Владимир Семанов - Из жизни императрицы Цыси. 1835–1908
Еще при жизни Сяньфэна Цыси вела агрессивно-авантюристическую политику по отношению к иностранцам, которую отдельные авторы склонны извинять молодостью и неопытностью наложницы. Видимо, по ее наущению император не разрешил генерал-губернатору Е Миншэню торговать с иностранцами, что среди других причин привело в конце 50-х годов XIX века к захвату Гуанчжоу (Кантона), а затем и Пекина. Интересно, что этот крупный провал ничему не научил Цыси, и в 1900 году ей снова пришлось бежать из столицы после неудачной осады посольств. Но теперь она, как уже говорилось, поняла силу чужеземцев и начала активно приглашать их к себе. Характерны в этом отношении вопросы, которыми она засыпала свою переводчицу после визита жены русского посланника: «Что еще сказала вчера госпожа Планшон? В самом ли деле она была довольна? Действительно ли иностранцы относятся ко мне так же, как я к ним? Боюсь, что они не забыли мятежа ихэтуаней в двадцать шестом году правления Гуансюя!».
Однако из ответного визита маньчжурские аристократки вынесли еще меньше, чем из первой встречи:
«— Ну как, хорошо поели? — спросила Цыси Великую княжну.— Что говорила русская посланница?
— Поели-то хорошо и хозяйка была очень радушна, но после обеда подали какую-то черную и горькую жидкость, которая испортила все впечатление,— ответила Великая княжна.
— Наверное, это был кофе. Говорят, он помогает пищеварению,— сказала Цыси и обратилась к моей матери.— Нельзя ли достать его? Я хотела бы попробовать.
— В городском доме вашей рабыни есть кофе. Я завтра же попрошу своих домашних почтительно преподнести его Старому предку!
С тех пор во дворце тоже стали пить кофе: одни с удовольствием, другие с отвращением, но Великая княжна решительно не желала прикасаться к нему».
В душе Цыси продолжала ненавидеть иноземцев, и эта неприязнь сказывалась даже в мелочах: «Я слышала, что иностранки носят платья без рукавов и воротника, но никогда не думала, что эти платья так уродливы»; «Почему у этих иноземок такие большие ноги? Их туфли похожи на корабли, да и ходят они как-то вразвалку. Кроме того, я никогда не видела иноземцев с красивыми руками. Хоть кожа у них и светлая, но вся покрыта волосами... Голубые или серые глаза мне тоже не нравятся, они напоминают кошачьи» и так далее.

*ЗАДАНИЕ:*
В каком году, согласно отрывку о Цыси, ей снова пришлось бежать из столицы и после какого события?

[Собранные записи данных]
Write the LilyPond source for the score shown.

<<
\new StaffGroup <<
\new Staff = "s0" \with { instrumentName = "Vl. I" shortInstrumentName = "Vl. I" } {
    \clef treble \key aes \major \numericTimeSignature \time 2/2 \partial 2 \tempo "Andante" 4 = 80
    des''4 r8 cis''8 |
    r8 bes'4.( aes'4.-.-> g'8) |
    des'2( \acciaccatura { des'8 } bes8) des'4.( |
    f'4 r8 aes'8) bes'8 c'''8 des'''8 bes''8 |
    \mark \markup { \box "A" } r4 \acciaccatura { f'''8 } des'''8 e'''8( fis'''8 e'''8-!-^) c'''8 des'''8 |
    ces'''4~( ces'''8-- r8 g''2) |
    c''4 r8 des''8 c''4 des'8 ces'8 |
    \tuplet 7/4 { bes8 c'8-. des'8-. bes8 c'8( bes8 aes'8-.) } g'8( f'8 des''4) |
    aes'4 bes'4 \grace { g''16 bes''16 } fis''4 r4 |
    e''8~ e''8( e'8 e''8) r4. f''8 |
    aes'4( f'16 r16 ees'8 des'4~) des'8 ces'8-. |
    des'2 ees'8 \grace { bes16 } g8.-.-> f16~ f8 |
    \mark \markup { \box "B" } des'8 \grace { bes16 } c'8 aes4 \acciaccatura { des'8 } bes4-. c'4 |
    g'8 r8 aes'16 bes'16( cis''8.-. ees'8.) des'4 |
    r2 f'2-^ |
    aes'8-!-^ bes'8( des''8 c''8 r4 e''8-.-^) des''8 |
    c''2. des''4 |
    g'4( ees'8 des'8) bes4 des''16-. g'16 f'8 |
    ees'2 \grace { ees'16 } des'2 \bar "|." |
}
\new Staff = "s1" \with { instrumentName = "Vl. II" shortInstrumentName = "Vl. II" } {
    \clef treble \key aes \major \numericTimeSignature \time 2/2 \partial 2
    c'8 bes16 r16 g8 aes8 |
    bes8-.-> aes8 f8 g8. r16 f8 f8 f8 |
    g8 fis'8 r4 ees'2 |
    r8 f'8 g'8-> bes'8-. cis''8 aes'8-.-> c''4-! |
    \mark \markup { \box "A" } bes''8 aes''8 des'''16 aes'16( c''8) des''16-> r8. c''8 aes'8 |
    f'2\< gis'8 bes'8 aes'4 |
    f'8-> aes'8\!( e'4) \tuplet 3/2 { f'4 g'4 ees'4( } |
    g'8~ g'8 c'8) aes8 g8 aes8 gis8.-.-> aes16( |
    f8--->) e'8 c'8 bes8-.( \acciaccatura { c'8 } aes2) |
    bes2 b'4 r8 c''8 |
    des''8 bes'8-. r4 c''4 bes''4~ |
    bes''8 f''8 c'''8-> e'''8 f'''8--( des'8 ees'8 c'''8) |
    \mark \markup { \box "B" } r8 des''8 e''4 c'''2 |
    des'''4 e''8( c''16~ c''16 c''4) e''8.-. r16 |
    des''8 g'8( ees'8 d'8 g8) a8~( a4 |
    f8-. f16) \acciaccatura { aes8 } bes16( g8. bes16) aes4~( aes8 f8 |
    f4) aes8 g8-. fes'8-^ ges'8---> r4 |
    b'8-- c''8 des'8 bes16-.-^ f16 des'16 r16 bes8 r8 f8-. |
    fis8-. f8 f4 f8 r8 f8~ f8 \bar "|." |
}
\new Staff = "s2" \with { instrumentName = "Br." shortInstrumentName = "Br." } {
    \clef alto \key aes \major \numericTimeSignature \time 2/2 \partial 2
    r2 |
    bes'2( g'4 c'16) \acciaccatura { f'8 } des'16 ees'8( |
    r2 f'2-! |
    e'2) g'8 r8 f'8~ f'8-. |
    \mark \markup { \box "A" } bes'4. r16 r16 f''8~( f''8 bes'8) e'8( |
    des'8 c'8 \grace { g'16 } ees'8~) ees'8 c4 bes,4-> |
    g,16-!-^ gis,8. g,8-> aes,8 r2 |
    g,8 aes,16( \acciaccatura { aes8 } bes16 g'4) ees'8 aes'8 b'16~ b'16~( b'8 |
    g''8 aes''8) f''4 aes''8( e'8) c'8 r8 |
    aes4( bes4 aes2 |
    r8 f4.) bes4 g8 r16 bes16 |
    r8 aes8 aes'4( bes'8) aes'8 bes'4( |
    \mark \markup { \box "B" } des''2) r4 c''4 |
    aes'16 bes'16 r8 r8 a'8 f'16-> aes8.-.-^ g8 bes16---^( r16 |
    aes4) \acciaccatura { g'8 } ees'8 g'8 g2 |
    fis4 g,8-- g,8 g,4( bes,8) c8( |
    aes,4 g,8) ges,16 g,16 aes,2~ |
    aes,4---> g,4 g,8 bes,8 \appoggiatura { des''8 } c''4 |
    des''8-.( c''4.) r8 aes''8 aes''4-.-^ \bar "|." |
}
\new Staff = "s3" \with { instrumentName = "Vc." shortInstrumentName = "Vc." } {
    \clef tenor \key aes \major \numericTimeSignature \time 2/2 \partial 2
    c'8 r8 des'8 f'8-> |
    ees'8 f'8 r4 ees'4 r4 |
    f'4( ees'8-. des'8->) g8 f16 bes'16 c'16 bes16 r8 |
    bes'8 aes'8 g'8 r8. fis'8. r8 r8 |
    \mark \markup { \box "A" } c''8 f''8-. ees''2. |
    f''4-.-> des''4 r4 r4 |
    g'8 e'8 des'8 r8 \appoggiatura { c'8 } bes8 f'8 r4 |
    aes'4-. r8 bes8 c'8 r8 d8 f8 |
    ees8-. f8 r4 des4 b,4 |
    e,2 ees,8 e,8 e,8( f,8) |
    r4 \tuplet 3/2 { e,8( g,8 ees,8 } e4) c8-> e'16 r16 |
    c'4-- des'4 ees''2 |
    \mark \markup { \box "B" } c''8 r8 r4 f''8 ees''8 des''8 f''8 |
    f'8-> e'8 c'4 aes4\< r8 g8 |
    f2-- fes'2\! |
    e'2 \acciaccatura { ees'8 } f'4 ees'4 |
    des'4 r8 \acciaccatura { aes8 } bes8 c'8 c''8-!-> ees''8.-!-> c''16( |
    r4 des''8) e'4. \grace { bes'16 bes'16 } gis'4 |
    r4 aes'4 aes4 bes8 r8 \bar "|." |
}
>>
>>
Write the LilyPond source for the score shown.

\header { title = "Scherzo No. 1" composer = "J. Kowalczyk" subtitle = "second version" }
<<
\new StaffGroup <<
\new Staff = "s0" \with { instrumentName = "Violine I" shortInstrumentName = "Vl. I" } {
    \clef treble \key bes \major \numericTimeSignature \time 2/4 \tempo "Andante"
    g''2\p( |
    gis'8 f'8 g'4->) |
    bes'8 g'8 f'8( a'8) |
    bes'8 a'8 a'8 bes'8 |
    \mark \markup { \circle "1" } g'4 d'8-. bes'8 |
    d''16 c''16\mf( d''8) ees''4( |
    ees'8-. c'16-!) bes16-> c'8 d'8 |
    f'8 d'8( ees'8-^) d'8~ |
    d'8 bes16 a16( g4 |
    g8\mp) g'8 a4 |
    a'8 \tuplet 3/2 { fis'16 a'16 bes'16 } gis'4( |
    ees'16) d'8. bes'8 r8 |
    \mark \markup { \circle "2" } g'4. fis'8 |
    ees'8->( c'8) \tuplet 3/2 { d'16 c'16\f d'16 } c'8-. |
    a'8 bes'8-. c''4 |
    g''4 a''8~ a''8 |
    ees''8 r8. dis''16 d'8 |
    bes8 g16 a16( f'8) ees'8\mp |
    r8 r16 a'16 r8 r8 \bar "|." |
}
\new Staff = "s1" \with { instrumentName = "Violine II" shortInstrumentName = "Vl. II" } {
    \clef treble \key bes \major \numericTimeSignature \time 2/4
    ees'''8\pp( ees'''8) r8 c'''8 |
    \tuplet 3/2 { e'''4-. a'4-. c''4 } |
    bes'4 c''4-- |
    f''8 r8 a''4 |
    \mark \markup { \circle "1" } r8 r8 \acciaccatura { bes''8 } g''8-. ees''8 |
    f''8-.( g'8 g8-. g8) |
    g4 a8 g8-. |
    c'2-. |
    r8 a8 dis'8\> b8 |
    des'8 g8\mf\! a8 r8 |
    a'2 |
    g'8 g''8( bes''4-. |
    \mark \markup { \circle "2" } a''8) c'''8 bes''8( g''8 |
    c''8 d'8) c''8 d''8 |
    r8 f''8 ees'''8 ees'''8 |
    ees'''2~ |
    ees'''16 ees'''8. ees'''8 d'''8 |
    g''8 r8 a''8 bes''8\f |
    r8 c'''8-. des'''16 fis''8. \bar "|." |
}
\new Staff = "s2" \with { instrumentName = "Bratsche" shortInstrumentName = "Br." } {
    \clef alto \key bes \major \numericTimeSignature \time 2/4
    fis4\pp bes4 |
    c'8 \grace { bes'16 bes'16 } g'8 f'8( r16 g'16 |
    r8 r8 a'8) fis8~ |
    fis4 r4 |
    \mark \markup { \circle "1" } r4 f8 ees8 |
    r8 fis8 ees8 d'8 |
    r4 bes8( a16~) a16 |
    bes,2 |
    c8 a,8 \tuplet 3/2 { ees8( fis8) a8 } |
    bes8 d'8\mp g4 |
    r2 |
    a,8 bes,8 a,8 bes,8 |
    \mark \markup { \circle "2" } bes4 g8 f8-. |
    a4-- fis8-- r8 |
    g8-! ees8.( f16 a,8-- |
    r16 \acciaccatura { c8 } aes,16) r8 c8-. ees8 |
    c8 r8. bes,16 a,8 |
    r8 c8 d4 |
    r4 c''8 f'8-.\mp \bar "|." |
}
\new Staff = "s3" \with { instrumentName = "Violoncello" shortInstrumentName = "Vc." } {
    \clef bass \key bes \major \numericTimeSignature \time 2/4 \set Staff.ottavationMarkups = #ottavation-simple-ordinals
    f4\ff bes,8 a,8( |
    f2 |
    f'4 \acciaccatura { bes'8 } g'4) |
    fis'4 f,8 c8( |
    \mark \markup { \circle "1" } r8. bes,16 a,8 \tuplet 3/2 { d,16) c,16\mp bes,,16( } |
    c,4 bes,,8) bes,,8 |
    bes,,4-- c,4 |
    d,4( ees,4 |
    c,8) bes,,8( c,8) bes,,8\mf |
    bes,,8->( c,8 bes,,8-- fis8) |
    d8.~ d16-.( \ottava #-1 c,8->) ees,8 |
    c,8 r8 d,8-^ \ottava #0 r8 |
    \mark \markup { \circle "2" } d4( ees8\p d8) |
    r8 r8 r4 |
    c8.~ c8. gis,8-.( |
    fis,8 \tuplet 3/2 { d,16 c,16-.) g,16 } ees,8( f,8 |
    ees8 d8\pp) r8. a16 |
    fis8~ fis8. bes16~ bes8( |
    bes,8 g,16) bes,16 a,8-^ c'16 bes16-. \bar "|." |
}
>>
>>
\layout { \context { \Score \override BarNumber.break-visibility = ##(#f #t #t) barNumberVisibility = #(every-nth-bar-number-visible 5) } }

*ОЖИДАЕМЫЙ ОТВЕТ:*
В 1900 году, после неудачной осады посольств.